[Source texts of formatted documents]
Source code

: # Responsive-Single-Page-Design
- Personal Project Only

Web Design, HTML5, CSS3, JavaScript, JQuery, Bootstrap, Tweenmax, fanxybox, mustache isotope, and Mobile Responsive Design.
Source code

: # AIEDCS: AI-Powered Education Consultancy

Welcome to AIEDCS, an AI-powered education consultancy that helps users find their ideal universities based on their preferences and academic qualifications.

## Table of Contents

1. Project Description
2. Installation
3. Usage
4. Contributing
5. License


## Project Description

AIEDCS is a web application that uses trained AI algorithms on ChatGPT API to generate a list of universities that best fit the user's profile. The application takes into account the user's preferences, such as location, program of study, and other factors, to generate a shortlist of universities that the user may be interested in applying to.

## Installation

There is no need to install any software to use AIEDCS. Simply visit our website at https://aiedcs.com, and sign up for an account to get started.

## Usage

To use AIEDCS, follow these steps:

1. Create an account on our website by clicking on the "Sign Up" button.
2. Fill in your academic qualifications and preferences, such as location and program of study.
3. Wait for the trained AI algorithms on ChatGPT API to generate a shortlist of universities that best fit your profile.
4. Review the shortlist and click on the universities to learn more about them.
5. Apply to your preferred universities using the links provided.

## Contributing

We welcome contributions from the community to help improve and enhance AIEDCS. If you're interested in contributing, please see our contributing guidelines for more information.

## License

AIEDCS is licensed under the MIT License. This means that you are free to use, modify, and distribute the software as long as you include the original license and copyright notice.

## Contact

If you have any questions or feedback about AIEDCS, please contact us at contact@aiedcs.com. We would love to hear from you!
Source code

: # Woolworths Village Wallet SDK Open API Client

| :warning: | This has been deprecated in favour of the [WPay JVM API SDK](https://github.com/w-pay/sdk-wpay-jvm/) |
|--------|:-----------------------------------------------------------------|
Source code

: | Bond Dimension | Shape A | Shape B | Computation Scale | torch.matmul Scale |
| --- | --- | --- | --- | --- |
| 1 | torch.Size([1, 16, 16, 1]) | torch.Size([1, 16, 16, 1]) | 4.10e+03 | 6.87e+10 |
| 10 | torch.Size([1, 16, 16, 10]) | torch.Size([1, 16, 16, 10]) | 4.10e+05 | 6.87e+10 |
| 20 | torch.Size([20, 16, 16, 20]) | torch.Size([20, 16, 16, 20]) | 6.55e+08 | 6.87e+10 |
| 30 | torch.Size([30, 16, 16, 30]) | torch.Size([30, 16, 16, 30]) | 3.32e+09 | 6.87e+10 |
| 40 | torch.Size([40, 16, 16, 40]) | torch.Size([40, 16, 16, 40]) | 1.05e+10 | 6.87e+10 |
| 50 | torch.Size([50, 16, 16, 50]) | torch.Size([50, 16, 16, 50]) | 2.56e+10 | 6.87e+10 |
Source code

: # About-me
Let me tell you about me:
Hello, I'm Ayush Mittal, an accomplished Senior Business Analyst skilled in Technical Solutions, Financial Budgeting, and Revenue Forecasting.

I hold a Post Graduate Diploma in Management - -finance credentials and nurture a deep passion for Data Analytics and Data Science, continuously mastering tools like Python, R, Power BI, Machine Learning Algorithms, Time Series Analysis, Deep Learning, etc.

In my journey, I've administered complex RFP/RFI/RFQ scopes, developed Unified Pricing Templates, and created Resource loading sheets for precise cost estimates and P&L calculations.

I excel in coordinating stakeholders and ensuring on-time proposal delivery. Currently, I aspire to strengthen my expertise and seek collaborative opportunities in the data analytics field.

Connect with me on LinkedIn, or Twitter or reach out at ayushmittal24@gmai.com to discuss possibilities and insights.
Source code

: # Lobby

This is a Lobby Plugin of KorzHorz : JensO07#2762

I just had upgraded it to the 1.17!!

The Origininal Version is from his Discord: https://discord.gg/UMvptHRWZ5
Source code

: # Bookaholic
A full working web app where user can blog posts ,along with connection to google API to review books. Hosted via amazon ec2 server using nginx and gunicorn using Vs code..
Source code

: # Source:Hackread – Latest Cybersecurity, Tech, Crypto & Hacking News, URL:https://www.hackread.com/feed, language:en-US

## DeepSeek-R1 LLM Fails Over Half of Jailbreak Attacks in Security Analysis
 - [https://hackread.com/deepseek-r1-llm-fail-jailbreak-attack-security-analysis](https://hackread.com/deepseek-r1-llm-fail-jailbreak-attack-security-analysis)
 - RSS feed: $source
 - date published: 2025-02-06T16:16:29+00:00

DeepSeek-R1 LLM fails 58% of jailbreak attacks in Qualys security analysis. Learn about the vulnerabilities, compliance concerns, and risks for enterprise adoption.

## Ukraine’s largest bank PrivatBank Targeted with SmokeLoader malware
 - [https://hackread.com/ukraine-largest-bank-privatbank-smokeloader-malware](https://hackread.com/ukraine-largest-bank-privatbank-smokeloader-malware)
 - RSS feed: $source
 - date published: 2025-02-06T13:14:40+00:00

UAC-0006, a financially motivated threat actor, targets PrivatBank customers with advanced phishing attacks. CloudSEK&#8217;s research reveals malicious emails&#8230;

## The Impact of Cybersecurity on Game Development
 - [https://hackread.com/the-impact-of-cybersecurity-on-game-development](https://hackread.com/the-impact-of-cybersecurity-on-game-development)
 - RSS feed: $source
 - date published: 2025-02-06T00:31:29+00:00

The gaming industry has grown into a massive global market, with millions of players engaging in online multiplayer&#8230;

> ASSIGNMENT
Pick out every line in the rows above that contains the word "academic".

> PROBLEM SOLUTION
Welcome to AIEDCS, an AI-powered education consultancy that helps users find their ideal universities based on their preferences and academic qualifications.
2. Fill in your academic qualifications and preferences, such as location and program of study.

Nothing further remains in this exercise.